Castleford Speedway opened its gates to paying spectators at their small, 202 yard, Whitwood Stadium circuit for the first time on 12th June 1979 with the Daily Mirror-sponsored Kings Cavalcade individual meeting before embarking on their first competitive fixture the following week against Middlesborough.
Leading the Kings was England international Dave Baugh, who was supported by Ray Watkins, who was tempted out of retirement. One of the reserve spots was filled by local lad Kevin Clapham.
The side were structured to run at the same level as National League sides and all matches were run on the same thirteen heat format used in the National League at that time.
Sadly the ambitions of promoter Jim Streets to join the league set-up failed to materialise and after beginning their first season late and being restricted to running on an open licence restricted to just twelve meetings in their first year and, after failing in their application to join the National League the following year, the club closed for the final time in July 1980.
 

It took over thirty years for the name of Castleford to reappear in Speedway circles once again.
In 2013 former Kings team manager Pete Hibberd enterered a team in the recently-formed Midland Development League, a set-up for young up-and-coming amateur riders to contest mini-matches run over six heats with two teams, each comprising four riders.
The intention was to use the competition to give spectators more value for money by revitalising second halves.

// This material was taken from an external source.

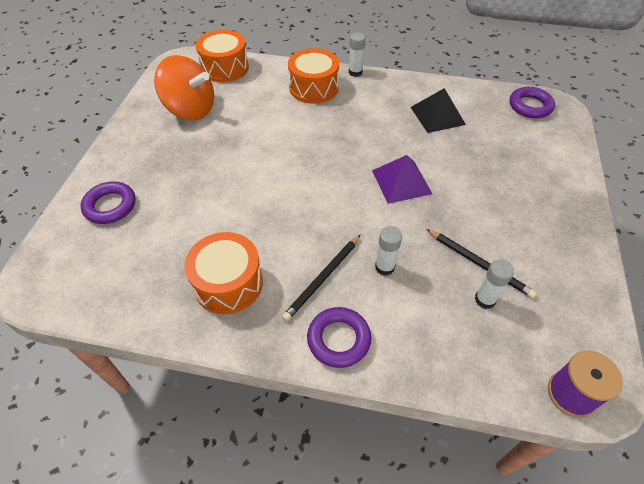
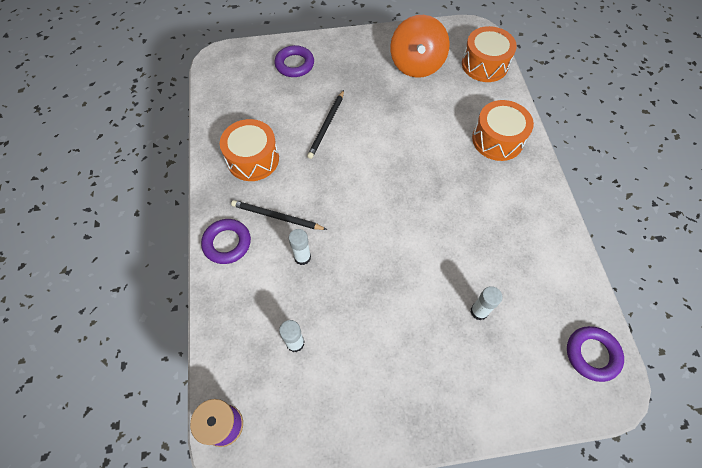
camera: 70 degrees right, 10 degrees up
white glue stick [349,33,365,77] -> white glue stick moved to [471,286,503,321]
purple pyramid [372,155,432,204] -> none
black pyramid [411,88,466,133] -> none
black pencil [426,229,537,298] -> black pencil moved to [307,90,344,159]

Some of the member clubs, including Castleford, did not have their own tracks and were forced into hosting their home meetings at other venues amenable to entertaining these newly-christened 'ghost clubs.'
For their initial foray into the ranks of the MDL the Kings meetings were hosted by Scunthorpe and the team gave opportunities to a variety of riders throughout the campaign, though mainly built around and relying on the consistency of regular points provided by their Captain, Danny Phillips.
 

The season following their bow in the MDL boss Pete Hibberd widened his horizons by entering a second side, the Castles, in the Northern Junior League.

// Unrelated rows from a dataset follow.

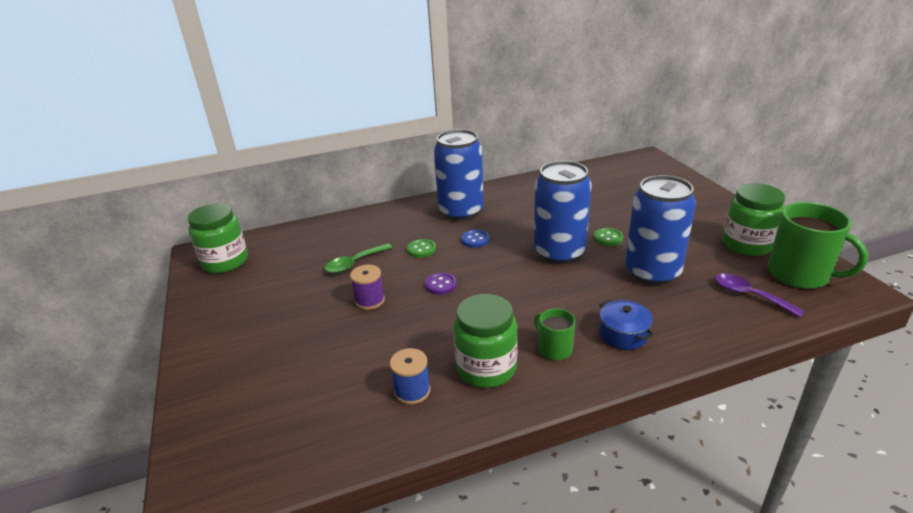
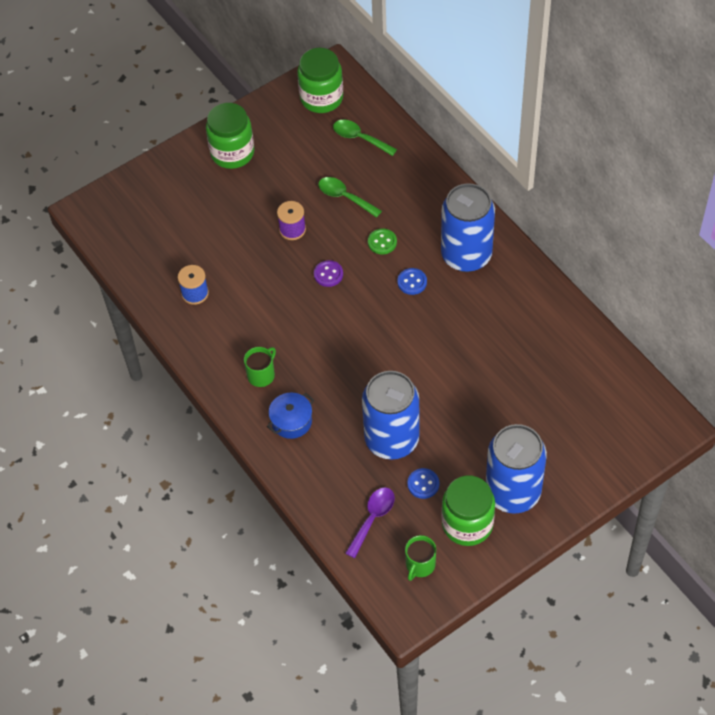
camera: 75 degrees right, 25 degrees up
green jar [453,294,518,388] -> green jar moved to [206,103,254,169]
blue can [534,161,592,264] -> blue can moved to [486,424,547,514]
green button [594,228,623,246] -> none
green mug [768,202,868,289] -> green mug [405,535,436,581], size x0.53
none -> green spoon [333,120,397,156]
none -> blue button [407,468,439,499]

Similar to their midland counterparts, the NJL also ran six heat matches between two sides of four man teams. However, unlike the MDL, where all riders raced against each other on 500cc equipment, the NJL formula incorporated junior riders, under-15, mounted on either 125cc or 150cc-powered bikes and each team comprised of a senior pairing and numbers one and two, whilst the three and four berths were occupied by juniors. Each pair raced only against their opposite numbers, but, like the MDL, all riders had the opportunity of three programmed rides.
Pete Hibberd's intention to allow younger riders to also get involved in competitive team racing was a great success. Although the primary function of his teams was to enable riders gain experience and make progress, you cannot deny that when glory appears on the horizon you are going to be quietly pleased with that achievement! - And that came in no small measure to the Castles squad, which comprised a regular quartet of reigning NJL Riders' Champion Danny Phillips, who was partnered by Sam Darroch, and a dynamic junior pairing of Harry McGurk and Kean Dicken. The squad was bolstered by Harry McGurk's younger sibling, Sam.
With their home meetings hosted by Redcar, who also had their 'Cubs' side entered into the competition, Phillips, transferring allegiance from the host club to its new tennants after spending the previous season 'doubling-up' with the Cubs by leading Castleford Kings in the MDL, needed no time to aclimatise to the familiar surroundings of his local track, and the whole team settled immediately into a comfortable pattern that saw them claim the title undefeated with two fixtures still remaining.
They rounded off a tremendous season for themselves when they also lifted the 'Media Prima' NJL Fours title at their adopted home to give them a debut year double.
Unfortunately, whilst the Castles were going from strength to strength, the Kings fortunes were not so rosy, and after just a few completed fixtures they withdrew from the MDL due to a conflict with the BSPA.
The following year, with Redcar adding a series of Junior Grand Prix meetings to its second half calendar, the Castles moved across the country to Cumbria, where Workington training track Northside graciously allowed them to host their home meetings for the 2015 campaign.
Although the ultimate goal of providing young riders with important track time was fulfilled, there was to be no glory for the Castles that year and they settled for a respectable mid-table position in the league as newcomers Halifax swept all before them.
Unsuccessful at finding a home venue the following year, or since, Castleford's speedway activities have been restricted to a few challenge fixtures and an annual appearance in Redcar's prestigious NJL 4's event.
 

With Pete Hibberd still unable to resolve his issues with the BSPA and reluctance to become embroiled in their politics, he resolved to find a way of continuing his ambition of providing a platform from which aspiring young stars of the future could learn the basic skills and then hone their talents in an environment unencumbered by the bureaucracy and red tape of the BSPA and became involved with a scheme that led to the formation of the British Amateur Riders League.
In 2018 six teams, representing Lincoln, Oxford, Sittingbourne, Southampton, Wimbledon and Pete Hibberd's Castleford took to the track to contest the inaugural season of this new, completely independent league. Castleford's only involvement with mainstream speedway coming in October when they accepted an invitation from Redcar to continue their record as 'ever-presents' in the NJL 4's, where they acquitted themselves very well by finishing third in the final.